As the day quickly approaches when the Metropolitan Transportation Authority will no longer operate Long Island Bus, the steps needed to make the transition to private vendor Veolia Transportation Inc. keep getting pushed off.
Nassau is now in a painfully weak negotiating position: If the county doesn't operate and fund buses Veolia's way, it either won't operate buses at all on Jan. 1 or will do so via the MTA, the scenario that pushed Nassau to privatize in the first place.
The contract, promised to the public by August, was not unveiled until this month, two days after Nassau legislative elections and hours before county offices closed for a three-day weekend. Then a public hearing planned for this past Thursday had to be canceled because it was improperly advertised, which meant a vote on the contract by the full legislature, planned for Nov. 28, also had to be postponed.

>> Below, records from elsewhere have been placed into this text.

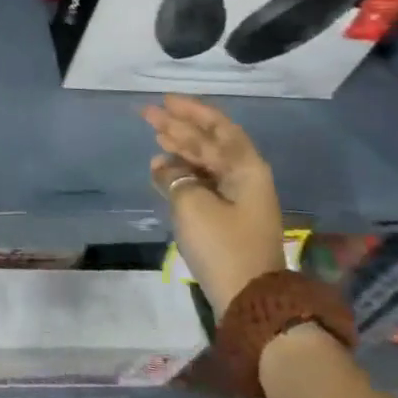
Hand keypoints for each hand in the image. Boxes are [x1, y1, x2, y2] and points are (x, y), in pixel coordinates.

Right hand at [143, 95, 284, 317]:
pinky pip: (202, 181)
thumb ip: (175, 176)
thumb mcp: (192, 204)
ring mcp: (237, 198)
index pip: (218, 128)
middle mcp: (245, 177)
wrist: (248, 297)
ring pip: (205, 162)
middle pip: (211, 142)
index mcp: (246, 168)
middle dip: (180, 126)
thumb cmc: (222, 244)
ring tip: (154, 135)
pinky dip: (182, 171)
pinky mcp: (226, 217)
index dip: (192, 112)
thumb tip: (163, 163)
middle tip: (148, 114)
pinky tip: (161, 167)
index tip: (165, 100)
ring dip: (180, 147)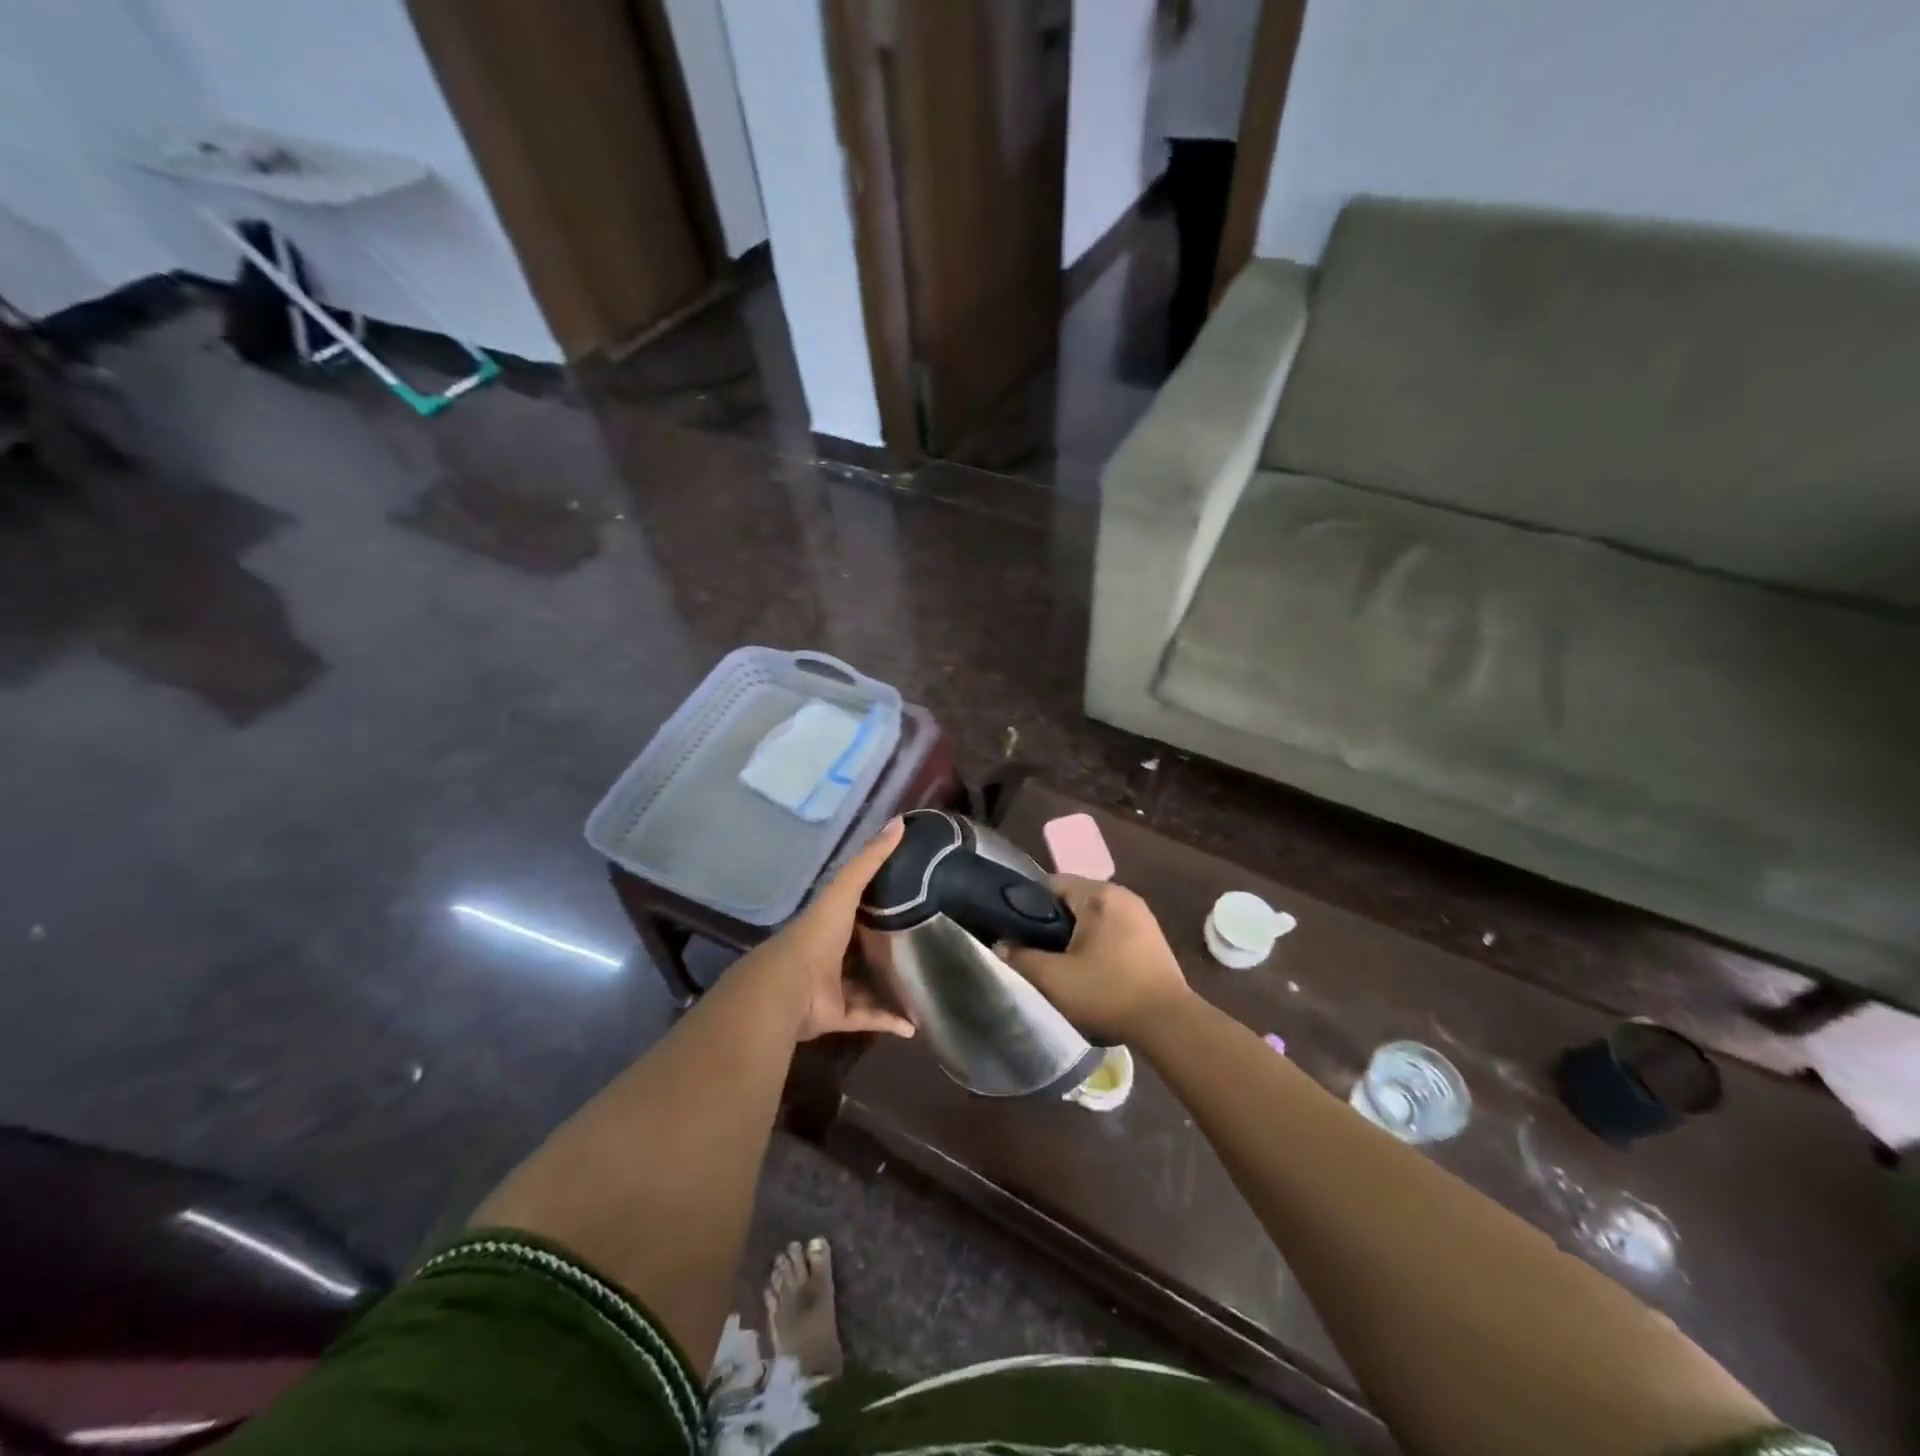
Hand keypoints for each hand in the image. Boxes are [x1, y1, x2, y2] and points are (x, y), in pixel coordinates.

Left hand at [764, 818, 915, 1041]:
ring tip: (923, 986)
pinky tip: (913, 1025)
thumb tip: (901, 822)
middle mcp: (830, 954)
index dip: (879, 903)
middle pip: (862, 949)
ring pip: (865, 986)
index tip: (912, 897)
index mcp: (830, 923)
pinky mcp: (838, 1016)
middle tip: (924, 945)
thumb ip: (870, 859)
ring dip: (890, 989)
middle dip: (887, 948)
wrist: (787, 989)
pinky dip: (889, 1021)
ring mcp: (833, 987)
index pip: (856, 908)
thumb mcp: (845, 890)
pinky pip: (868, 1018)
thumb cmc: (816, 934)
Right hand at [1001, 876, 1190, 1042]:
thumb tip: (1001, 945)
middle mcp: (1122, 894)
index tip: (1018, 932)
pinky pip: (1113, 928)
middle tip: (1038, 952)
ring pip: (1094, 915)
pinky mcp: (1152, 935)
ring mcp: (1141, 914)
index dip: (1029, 905)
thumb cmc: (1108, 991)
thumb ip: (1021, 958)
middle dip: (1053, 922)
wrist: (1168, 1022)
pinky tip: (1093, 969)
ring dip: (1077, 934)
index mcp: (1098, 894)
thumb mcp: (1054, 979)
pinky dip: (1099, 942)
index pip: (1051, 883)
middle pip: (1074, 898)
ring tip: (1063, 963)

Now the public hearing is set for Dec. 12, and the vote is slated for Dec. 19 -- 12 days before the county is set to lose the MTA as its bus operator. What would Nassau County Executive Edward Mangano do if the legislature rejected the contract? More important, what would the residents who depend on Long Island Bus, many of them elderly and disabled, do? It's likely that the MTA would continue to oversee operations for a time, but if Nassau were able and willing to afford that, privatization never would have come up.
If the contract made public Nov. 10 were a masterpiece of tough negotiating for the county, these fears might not be so pressing. Instead, it seems to favor Veolia so strongly that approving the agreement is as scary as rejecting it.
Mangano sought the bids of private companies after a protracted battle with the MTA over how much Nassau should pay the agency for its bus service. Nassau is the only suburban county that has its buses subsidized by the MTA, which demanded the subsidy stop and the county boost its contribution from $9 million this year to $35 million next year.
Mangano, who says the MTA is bloated and overbills the county for services, refused. He sought proposals and chose Veolia, a hugely successful international transportation conglomerate.
There is no reason to believe Veolia won't be a competent and effective manager. The MTA may have been spending too much to run LI Bus.
But this contract protects Veolia far more than the county, allowing the company to walk if it's not satisfied with the revenue it's getting or the routes it's asked to maintain. Any fare hikes and most route cuts Veolia might seek must be approved by a county committee, but Veolia can get out of the contract if it doesn't get what it requests. The company can also cut service on any route by 25 percent at any time without approval.
In short, Veolia appears to be under no obligation to provide service or fares comparable to what Long Island Bus currently offers if it can't make a profit doing so, a very likely scenario. If such an impasse is reached, the county will have to pay a higher subsidy to maintain service.
Nassau's management of this transition to a private operator for Long Island Bus has, thus far, been both opaque and ham-handed. Everyone hopes Veolia will offer good service at fair rates. Forcing the company to do so contractually, though, would be a lot better option than hoping.